At least seven people were killed and more than 420,000 residents displaced as this year’s strongest typhoon slammed into the Philippines on Sunday, bringing “catastrophic” winds and torrential rains, officials said.

Typhoon Goni slightly weakened as it swept over the main island of Luzon, after making four landfalls since it hit the country’s east coast before dawn, the weather bureau said.

The typhoon, locally called Rolly, was packing maximum winds of 165 kilometres per hour (kph) and gusts of up to 230 kph as it moved west at 25 kph, the bureau said.

Disaster relief officials earlier reported that nearly 1 million people were forced to flee their homes in the affected areas, but later updated the figure to over 421,000.

In the worst-case scenario, officials said, up to 31 million people could have been affected by Goni, which was initially forecast to hit the capital region of metro Manila later Sunday.

But the weather bureau said Goni’s track shifted slightly, and Manila would not be directly hit by the typhoon.
“Catastrophic violent winds and intense to torrential rainfall” lashed nine provinces south and south-east of Manila in the past 12 hours, the weather bureau said. “This is a particularly dangerous situation for these areas,” it added.

The seven fatalities were reported from the province of Albay in the eastern region of Bicol, which bore the grunt of Goni’s onslaught, the Office of Civil Defence said.

Goni made its first landfall before dawn in nearby Catanduanes province, tearing off rooftops, and toppling trees and electric posts, according to initial reports.

It made its second landfall over Albay, where even some evacuation centres were damaged by its winds, provincial governor Al Francis Bichara said. “This may be the strongest storm I’ve seen in my life,” he told a Manila news channel.

Muddy floodwaters swept through communities in Albay, where some residents were seen trapped on the roofs of their homes. Electricity and communication lines were cut off, isolating some affected areas.
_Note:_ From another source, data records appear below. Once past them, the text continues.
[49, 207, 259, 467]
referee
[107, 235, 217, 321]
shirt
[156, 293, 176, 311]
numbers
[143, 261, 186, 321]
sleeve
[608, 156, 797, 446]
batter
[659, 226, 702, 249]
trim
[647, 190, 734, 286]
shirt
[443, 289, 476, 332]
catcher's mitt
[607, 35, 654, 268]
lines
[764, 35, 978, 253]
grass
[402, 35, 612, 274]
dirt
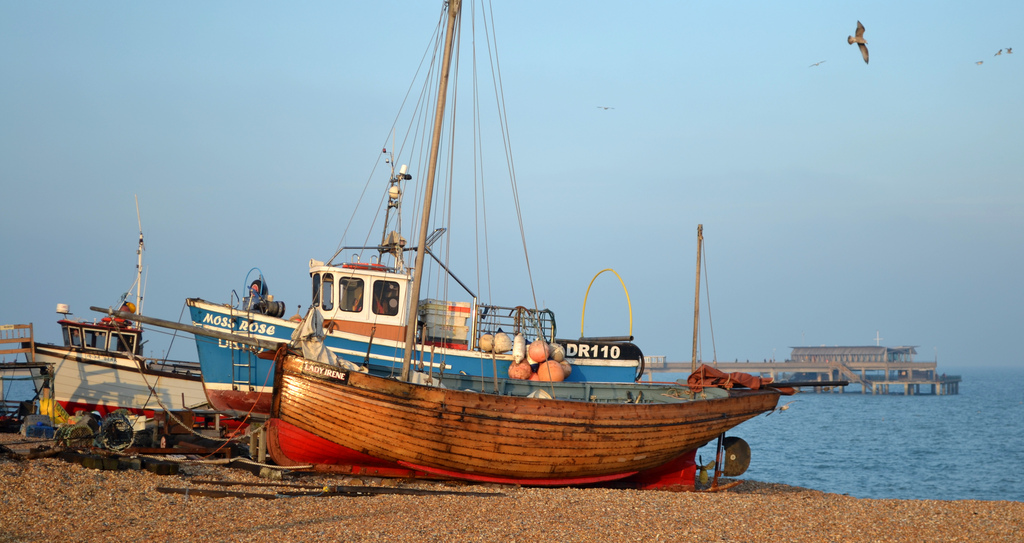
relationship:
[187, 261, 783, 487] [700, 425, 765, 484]
boat has rutter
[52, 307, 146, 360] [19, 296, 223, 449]
wheel house on fishing boat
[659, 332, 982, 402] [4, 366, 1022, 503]
pier into water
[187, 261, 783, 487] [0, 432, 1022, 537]
boat on shore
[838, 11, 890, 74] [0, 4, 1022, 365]
bird in sky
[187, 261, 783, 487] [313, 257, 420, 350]
boat has room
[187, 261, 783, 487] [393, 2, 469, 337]
boat has mast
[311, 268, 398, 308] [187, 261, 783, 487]
window on boat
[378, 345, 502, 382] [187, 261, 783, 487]
oar on boat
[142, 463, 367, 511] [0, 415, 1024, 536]
plank on beach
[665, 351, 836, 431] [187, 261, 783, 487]
cloth on boat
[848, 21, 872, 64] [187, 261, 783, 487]
bird above boat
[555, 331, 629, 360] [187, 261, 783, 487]
letters on boat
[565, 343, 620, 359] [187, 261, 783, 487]
letters on boat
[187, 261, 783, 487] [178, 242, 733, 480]
boat of boat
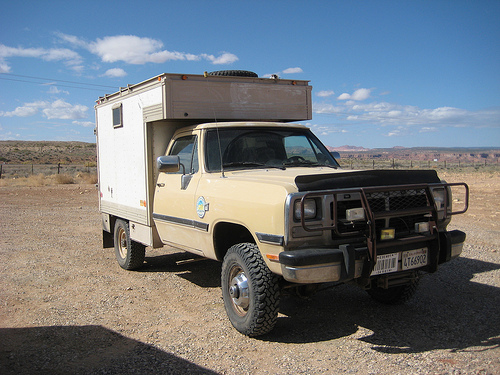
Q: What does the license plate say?
A: 4T66902.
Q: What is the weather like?
A: Sunny.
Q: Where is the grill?
A: Front of vehicle.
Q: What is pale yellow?
A: Truck.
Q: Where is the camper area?
A: On the back of truck.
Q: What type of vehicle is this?
A: Pick up truck.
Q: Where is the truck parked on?
A: Gravel.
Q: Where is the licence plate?
A: Lower front.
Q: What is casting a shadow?
A: Truck.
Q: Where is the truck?
A: Middle of desert.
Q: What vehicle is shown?
A: Truck.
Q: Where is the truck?
A: In the desert.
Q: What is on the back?
A: A camper.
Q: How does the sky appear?
A: Partly cloudy.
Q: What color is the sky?
A: Blue.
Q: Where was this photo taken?
A: On a desert.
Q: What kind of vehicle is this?
A: A truck.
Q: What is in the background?
A: Buildings.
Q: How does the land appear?
A: Rocky.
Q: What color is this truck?
A: Yellow.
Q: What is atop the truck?
A: A wheel.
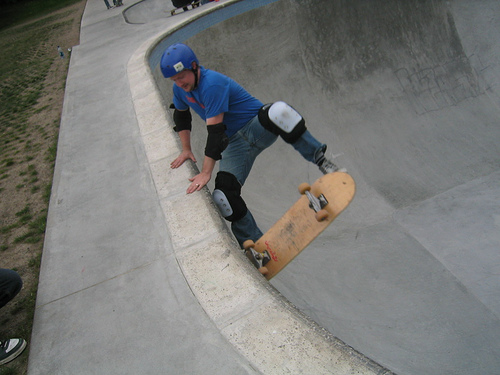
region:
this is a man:
[158, 43, 340, 253]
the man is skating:
[142, 32, 342, 257]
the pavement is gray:
[41, 212, 186, 372]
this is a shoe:
[2, 338, 23, 372]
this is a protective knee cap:
[252, 105, 314, 150]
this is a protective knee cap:
[194, 175, 258, 249]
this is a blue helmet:
[150, 32, 210, 97]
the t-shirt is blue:
[158, 65, 248, 130]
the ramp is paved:
[219, 18, 484, 320]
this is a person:
[141, 26, 343, 263]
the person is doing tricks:
[157, 23, 315, 263]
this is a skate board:
[237, 169, 374, 279]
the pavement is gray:
[58, 99, 139, 187]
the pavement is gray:
[52, 189, 182, 306]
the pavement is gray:
[81, 281, 228, 369]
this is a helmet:
[148, 38, 203, 95]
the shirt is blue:
[171, 71, 251, 131]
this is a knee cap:
[264, 96, 328, 161]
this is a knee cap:
[200, 173, 251, 233]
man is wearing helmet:
[143, 33, 257, 153]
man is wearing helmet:
[125, 20, 213, 115]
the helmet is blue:
[143, 28, 208, 85]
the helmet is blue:
[155, 48, 206, 106]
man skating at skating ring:
[127, 36, 388, 298]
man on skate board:
[221, 162, 369, 286]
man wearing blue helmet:
[136, 35, 231, 95]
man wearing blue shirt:
[157, 61, 284, 151]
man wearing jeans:
[208, 89, 365, 258]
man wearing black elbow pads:
[204, 107, 231, 179]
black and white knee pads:
[250, 87, 322, 159]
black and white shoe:
[0, 318, 31, 373]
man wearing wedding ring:
[188, 173, 205, 204]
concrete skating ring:
[98, 0, 498, 374]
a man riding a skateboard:
[155, 39, 360, 283]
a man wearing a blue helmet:
[160, 38, 202, 96]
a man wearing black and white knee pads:
[260, 102, 310, 137]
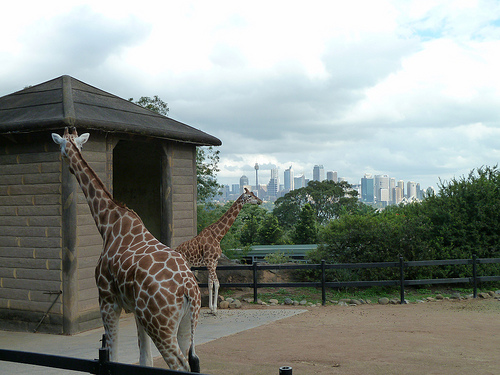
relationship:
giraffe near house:
[53, 126, 203, 371] [1, 74, 225, 334]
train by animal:
[228, 242, 318, 262] [175, 188, 261, 308]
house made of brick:
[1, 73, 220, 334] [28, 190, 62, 203]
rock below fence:
[267, 295, 278, 305] [186, 257, 491, 300]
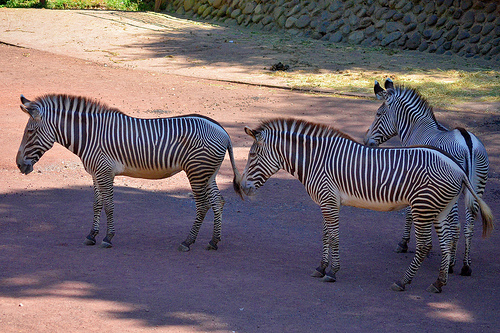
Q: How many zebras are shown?
A: 3.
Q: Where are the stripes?
A: On the zebras.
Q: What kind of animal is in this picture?
A: Zebra.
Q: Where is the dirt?
A: On the ground.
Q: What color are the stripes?
A: Black and white.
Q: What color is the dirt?
A: Reddish brown.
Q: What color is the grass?
A: Green.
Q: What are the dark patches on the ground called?
A: Shadows.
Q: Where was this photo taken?
A: Zoo.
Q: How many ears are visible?
A: Five.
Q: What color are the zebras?
A: Black and white.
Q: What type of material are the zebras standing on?
A: Dirt.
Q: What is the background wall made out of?
A: Stones.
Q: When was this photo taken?
A: Afternoon.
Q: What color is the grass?
A: Green.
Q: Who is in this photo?
A: No one.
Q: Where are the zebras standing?
A: In the tree's shadow.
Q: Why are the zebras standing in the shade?
A: To get out of the sun.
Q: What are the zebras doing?
A: Standing in the shade.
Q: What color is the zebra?
A: Black and white.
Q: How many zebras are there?
A: 3.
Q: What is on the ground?
A: Dirt.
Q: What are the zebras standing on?
A: Brown dirt.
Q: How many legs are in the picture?
A: 12.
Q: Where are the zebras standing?
A: In the shadow.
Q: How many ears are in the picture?
A: 6.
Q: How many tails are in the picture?
A: 3.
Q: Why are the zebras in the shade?
A: To stay cool.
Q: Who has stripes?
A: The zebra.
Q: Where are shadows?
A: On the ground.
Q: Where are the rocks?
A: On the slope on background.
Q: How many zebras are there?
A: 3.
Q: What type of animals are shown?
A: Zebras.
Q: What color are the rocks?
A: Grey.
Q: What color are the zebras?
A: Black and white.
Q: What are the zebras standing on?
A: Dirt.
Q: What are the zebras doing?
A: Standing.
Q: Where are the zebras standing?
A: In the shade.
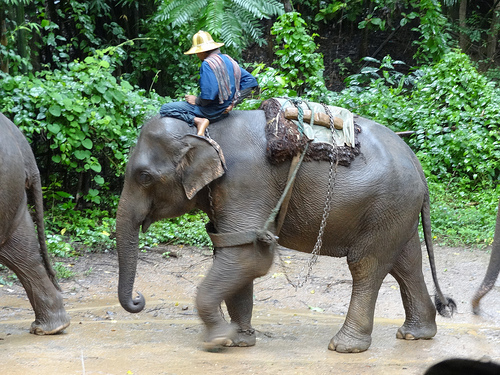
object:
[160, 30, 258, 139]
man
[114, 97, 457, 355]
elephant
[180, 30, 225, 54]
hat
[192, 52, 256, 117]
shirt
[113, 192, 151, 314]
trunk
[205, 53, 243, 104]
scarf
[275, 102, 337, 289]
chain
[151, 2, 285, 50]
tree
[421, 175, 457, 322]
tail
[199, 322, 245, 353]
paw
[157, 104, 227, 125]
pants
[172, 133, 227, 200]
ear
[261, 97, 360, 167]
blanket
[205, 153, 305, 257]
harness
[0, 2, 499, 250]
bushes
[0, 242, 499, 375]
mud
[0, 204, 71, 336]
leg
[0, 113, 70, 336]
elephant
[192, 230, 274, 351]
feet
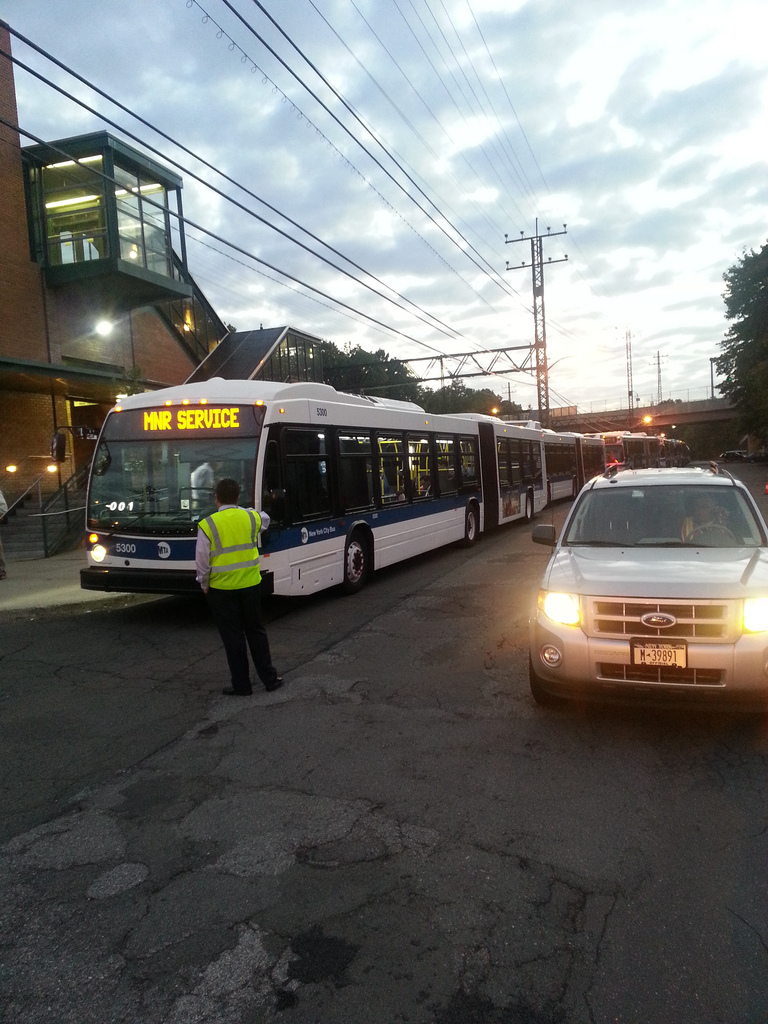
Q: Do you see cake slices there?
A: No, there are no cake slices.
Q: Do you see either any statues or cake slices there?
A: No, there are no cake slices or statues.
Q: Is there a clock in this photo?
A: No, there are no clocks.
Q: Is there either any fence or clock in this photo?
A: No, there are no clocks or fences.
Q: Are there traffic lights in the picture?
A: No, there are no traffic lights.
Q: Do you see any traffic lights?
A: No, there are no traffic lights.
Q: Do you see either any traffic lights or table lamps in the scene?
A: No, there are no traffic lights or table lamps.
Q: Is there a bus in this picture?
A: Yes, there is a bus.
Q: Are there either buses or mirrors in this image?
A: Yes, there is a bus.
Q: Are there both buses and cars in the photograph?
A: Yes, there are both a bus and a car.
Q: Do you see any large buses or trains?
A: Yes, there is a large bus.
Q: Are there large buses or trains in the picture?
A: Yes, there is a large bus.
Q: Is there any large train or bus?
A: Yes, there is a large bus.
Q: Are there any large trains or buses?
A: Yes, there is a large bus.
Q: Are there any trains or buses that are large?
A: Yes, the bus is large.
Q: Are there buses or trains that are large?
A: Yes, the bus is large.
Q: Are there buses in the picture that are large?
A: Yes, there is a large bus.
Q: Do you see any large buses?
A: Yes, there is a large bus.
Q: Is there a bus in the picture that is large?
A: Yes, there is a bus that is large.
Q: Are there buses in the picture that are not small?
A: Yes, there is a large bus.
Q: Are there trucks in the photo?
A: No, there are no trucks.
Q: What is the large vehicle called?
A: The vehicle is a bus.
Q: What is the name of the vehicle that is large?
A: The vehicle is a bus.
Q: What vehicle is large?
A: The vehicle is a bus.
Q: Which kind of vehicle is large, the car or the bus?
A: The bus is large.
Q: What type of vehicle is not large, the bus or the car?
A: The car is not large.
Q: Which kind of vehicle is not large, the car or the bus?
A: The car is not large.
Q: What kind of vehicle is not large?
A: The vehicle is a car.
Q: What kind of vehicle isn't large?
A: The vehicle is a car.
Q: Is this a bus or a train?
A: This is a bus.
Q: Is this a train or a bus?
A: This is a bus.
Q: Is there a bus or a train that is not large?
A: No, there is a bus but it is large.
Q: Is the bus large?
A: Yes, the bus is large.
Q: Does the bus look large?
A: Yes, the bus is large.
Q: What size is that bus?
A: The bus is large.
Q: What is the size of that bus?
A: The bus is large.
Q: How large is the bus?
A: The bus is large.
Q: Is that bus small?
A: No, the bus is large.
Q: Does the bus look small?
A: No, the bus is large.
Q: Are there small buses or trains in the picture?
A: No, there is a bus but it is large.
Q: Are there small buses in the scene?
A: No, there is a bus but it is large.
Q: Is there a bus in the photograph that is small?
A: No, there is a bus but it is large.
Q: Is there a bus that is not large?
A: No, there is a bus but it is large.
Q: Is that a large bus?
A: Yes, that is a large bus.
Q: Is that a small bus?
A: No, that is a large bus.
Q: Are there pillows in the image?
A: No, there are no pillows.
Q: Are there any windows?
A: Yes, there is a window.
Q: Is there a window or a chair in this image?
A: Yes, there is a window.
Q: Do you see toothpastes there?
A: No, there are no toothpastes.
Bichara said three of the fatalities in Albay drowned when a river overflowed and a dike burst, while a fourth victim was crushed by a falling tree.

In the capital region of metro Manila, officials shut down the country’s premiere international airport for 24 hours until Monday “to protect the safety of air passengers and personnel from the threats of [the] typhoon.”
More than 20 domestic and international flights had to be cancelled.

Some shopping malls also suspended operations, while billboards and tarpaulins were folded and secured from Goni’s winds.

Goni is the strongest typhoon to hit the Philippines since Typhoon Haiyan battered the eastern and central provinces in November 2013, killing more than 6,300 people and displacing more than 4 million.

It was the 18th tropical cyclone to hit the Philippines this year. The country is battered by an average of 20 cyclones every year.

As Goni battered the Philippines, another cyclone, tropical storm Atsani, entered the country’s area, the weather bureau said. Atsani was moving towards the northern Philippines, with maximum winds of 75 kph and gusts of up to 90 kph.